> [Actions to take]:
**a)** Answer these from the issue about Dagster Definitions, one line each:
(i) What number is given to the issue?
(ii) How many Definitions objects can each code location have?
(iii) According to the additional information, what does a Definitions object bundle together?
**b)** Rewrite the stretch from "Additionally, the added" through "rest of it." in the issue about Dagster Definitions, with "cardinality" changed to "relationship".
**c)** Extend the issue about Dagster Definitions, picking up right after its last sentence.

Definitions explanation is not clear or understandable (and other suggestions) #25717

cobrienbeam · 2024-11-03T23:55:00Z

What's the issue or suggestion?

A Definitions object is a set of Dagster definitions available and loadable by Dagster tools.

This is a circular sentence. If a definitions object is a set of Dagster definitions available then what are the Dagster definitions and what makes them available vs not available? It's totally unclear.

Additionally, the added explanation does not really help explain:

The Definitions object is used to assign definitions to a code location, and each code location can only have a single Definitions object. This object maps to one code location. With code locations, users isolate multiple Dagster projects from each other without requiring multiple deployments. You’ll learn more about code locations a bit later in this lesson.

What are code locations, and why can they have only a single Definitions object? Okay so the cardinality between Defintions objects and code locations are 1:1, but that doesn't really explain the rest of it.

Additional information

A Definitions object is like a project manifest for Dagster - it bundles together all the assets, jobs, schedules, and other components that make up a single Dagster project. It's like a menu that tells Dagster exactly what's available to run in this specific project. Each separate project (called a code location) needs its own Definitions object, and you can't have multiple Definitions objects in the same location. This setup lets you keep different Dagster projects completely separate from each other, without needing to set up multiple Dagster deployments.

> [Material supplied]:
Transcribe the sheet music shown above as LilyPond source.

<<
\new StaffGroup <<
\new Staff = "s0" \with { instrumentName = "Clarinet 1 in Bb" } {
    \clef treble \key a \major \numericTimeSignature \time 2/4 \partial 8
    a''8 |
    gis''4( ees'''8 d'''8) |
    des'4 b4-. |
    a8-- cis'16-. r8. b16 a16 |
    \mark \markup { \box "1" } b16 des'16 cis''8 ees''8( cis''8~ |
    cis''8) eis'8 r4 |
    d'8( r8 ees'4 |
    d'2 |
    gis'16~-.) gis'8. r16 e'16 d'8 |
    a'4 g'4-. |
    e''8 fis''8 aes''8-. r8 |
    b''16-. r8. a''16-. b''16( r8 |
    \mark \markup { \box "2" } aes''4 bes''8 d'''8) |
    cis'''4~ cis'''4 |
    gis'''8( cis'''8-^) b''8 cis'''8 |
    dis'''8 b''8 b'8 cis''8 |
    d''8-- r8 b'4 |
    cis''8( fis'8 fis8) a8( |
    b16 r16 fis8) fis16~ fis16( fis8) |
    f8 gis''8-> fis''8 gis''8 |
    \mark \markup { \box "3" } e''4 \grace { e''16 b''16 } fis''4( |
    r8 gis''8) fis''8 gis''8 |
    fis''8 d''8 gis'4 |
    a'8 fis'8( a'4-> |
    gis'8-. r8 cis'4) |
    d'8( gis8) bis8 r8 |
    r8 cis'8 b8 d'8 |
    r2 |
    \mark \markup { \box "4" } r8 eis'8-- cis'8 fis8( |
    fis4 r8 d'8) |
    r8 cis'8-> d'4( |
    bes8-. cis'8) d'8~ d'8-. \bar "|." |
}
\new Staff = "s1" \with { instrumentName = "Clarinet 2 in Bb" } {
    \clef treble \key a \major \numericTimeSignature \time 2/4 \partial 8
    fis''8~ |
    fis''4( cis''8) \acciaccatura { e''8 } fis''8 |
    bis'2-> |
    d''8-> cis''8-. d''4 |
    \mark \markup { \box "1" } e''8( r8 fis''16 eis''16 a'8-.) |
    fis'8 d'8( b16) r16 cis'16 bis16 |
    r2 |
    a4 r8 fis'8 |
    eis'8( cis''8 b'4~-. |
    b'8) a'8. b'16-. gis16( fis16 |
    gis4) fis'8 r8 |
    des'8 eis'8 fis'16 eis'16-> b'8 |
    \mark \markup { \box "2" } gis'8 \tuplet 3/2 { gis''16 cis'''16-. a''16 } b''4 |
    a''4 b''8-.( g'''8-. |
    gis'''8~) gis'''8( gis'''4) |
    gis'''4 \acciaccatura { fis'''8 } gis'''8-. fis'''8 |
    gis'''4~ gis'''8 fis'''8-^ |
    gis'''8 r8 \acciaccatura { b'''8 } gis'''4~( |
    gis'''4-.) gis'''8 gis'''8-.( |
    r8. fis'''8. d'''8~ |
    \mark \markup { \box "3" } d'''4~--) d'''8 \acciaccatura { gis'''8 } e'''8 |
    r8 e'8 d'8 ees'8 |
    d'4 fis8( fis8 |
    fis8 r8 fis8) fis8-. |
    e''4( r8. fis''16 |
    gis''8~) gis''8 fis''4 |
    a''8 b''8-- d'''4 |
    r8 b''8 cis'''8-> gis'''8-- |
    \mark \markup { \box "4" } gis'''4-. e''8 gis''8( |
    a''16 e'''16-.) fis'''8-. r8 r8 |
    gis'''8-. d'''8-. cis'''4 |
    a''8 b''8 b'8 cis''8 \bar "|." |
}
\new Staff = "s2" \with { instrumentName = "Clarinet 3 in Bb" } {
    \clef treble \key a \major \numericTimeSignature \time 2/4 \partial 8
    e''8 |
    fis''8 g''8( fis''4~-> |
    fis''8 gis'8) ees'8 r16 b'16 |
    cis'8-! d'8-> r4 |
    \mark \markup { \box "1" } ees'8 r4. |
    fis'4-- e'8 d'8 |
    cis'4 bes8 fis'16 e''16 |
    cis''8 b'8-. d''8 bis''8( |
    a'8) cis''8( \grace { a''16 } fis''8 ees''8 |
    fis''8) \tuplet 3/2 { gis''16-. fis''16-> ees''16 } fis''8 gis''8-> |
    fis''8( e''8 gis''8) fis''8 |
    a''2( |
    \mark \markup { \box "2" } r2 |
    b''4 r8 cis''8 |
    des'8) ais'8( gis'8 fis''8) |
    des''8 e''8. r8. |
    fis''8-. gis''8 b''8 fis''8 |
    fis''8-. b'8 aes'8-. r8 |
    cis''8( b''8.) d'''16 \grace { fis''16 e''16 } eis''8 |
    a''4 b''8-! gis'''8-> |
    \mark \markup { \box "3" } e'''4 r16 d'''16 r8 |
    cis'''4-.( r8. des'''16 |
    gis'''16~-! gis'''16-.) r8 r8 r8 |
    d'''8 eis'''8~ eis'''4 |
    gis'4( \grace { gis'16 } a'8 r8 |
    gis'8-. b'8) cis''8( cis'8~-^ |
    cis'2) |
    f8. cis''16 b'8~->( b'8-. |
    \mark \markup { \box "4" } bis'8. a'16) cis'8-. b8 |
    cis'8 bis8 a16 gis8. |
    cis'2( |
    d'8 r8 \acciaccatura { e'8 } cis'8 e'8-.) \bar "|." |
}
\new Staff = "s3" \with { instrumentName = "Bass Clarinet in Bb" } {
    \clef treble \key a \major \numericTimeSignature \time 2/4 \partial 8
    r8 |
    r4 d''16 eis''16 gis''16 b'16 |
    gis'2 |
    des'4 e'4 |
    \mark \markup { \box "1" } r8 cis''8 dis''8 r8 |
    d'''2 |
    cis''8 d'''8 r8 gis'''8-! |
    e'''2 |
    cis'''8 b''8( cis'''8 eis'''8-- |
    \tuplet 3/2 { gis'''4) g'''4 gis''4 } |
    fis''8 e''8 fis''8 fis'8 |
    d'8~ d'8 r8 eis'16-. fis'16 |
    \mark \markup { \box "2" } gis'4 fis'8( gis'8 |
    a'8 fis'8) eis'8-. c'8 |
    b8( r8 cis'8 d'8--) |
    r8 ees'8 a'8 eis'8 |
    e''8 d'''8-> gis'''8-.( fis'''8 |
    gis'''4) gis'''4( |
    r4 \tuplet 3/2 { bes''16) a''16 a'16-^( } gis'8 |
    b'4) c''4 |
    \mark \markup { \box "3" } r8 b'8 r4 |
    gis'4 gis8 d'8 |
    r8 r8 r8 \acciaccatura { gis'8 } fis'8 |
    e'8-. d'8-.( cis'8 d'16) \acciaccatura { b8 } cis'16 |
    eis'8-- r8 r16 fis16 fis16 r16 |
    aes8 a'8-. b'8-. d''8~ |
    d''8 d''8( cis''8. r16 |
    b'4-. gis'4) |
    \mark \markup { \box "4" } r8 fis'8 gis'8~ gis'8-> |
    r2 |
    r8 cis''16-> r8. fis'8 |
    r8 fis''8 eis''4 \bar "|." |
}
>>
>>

> [Final answers]:
**a)**
(i) #25717
(ii) A single Definitions object.
(iii) All the assets, jobs, schedules, and other components that make up a single Dagster project.

**b)**
Additionally, the added explanation does not really help explain:

The Definitions object is used to assign definitions to a code location, and each code location can only have a single Definitions object. This object maps to one code location. With code locations, users isolate multiple Dagster projects from each other without requiring multiple deployments. You’ll learn more about code locations a bit later in this lesson.

What are code locations, and why can they have only a single Definitions object? Okay so the relationship between Defintions objects and code locations are 1:1, but that doesn't really explain the rest of it.

**c)**
Why do we need this?

Two main reasons:

Project Isolation: Let's say you have two different data projects:

# analytics/definitions.py
defs = Definitions(
    assets=[revenue_dashboard, customer_metrics]
)

# marketing/definitions.py
defs = Definitions(
    assets=[email_campaigns, social_media_stats]
)

Each project has its own Definitions, so they don't interfere with each other.

Discovery: When Dagster starts up, it looks for these Definitions objects to know what assets, jobs, and resources are available to run.

Message from the maintainers

Impacted by this issue? Give it a 👍! We factor engagement into prioritization.

cobrienbeam · 2024-11-04T00:37:34Z

Additionally, maybe there could be a link out to a page that discusses the use of projects vs deployments. I like how in the next and react documentation that it links out to different sections to discuss potential tradeoffs of one selection vs another.

In this discussion of when to use additional projects vs additional deployments:

Security/Compliance Requirements:

Company Infrastructure
|── Production Deployment (PCI Compliant)
│ └── Financial Projects
│ |── payment_processing
│ └── customer_billing
│
└── Standard Deployment
|── Marketing Projects
└── Analytics Projects

If some projects need stricter security or compliance requirements (like PCI for payment data), separating them into different deployments helps with compliance.

Resource Isolation:

Infrastructure
|── Heavy Computing Deployment (32 CPU, 128GB RAM)
│ └── ML Training Projects
│ |── model_training
│ └── batch_inference
│
└── Light Computing Deployment (4 CPU, 16GB RAM)
└── ETL Projects
|── daily_reports
└── data_ingestion

When projects have vastly different resource needs, separate deployments prevent resource contention.

Team/Organization Structure:

Company
|── Team A Deployment
│ └── Projects with specific permissions/access
│
└── Team B Deployment
└── Different security groups/access patterns

When teams need complete isolation or different access patterns.

Environment Criticality:

Business Critical Deployment
|── Revenue impacting jobs
└── Customer-facing data pipelines

Non-Critical Deployment
|── Internal analytics
└── Experimental projects

When downtime impact varies significantly between projects.

Scale/Performance:

When you have so many projects that the UI becomes slow
When job runs start queueing too much
When the deployment's database gets too large
The key question is: "Do these projects NEED to be separate?" rather than "CAN they be separate?".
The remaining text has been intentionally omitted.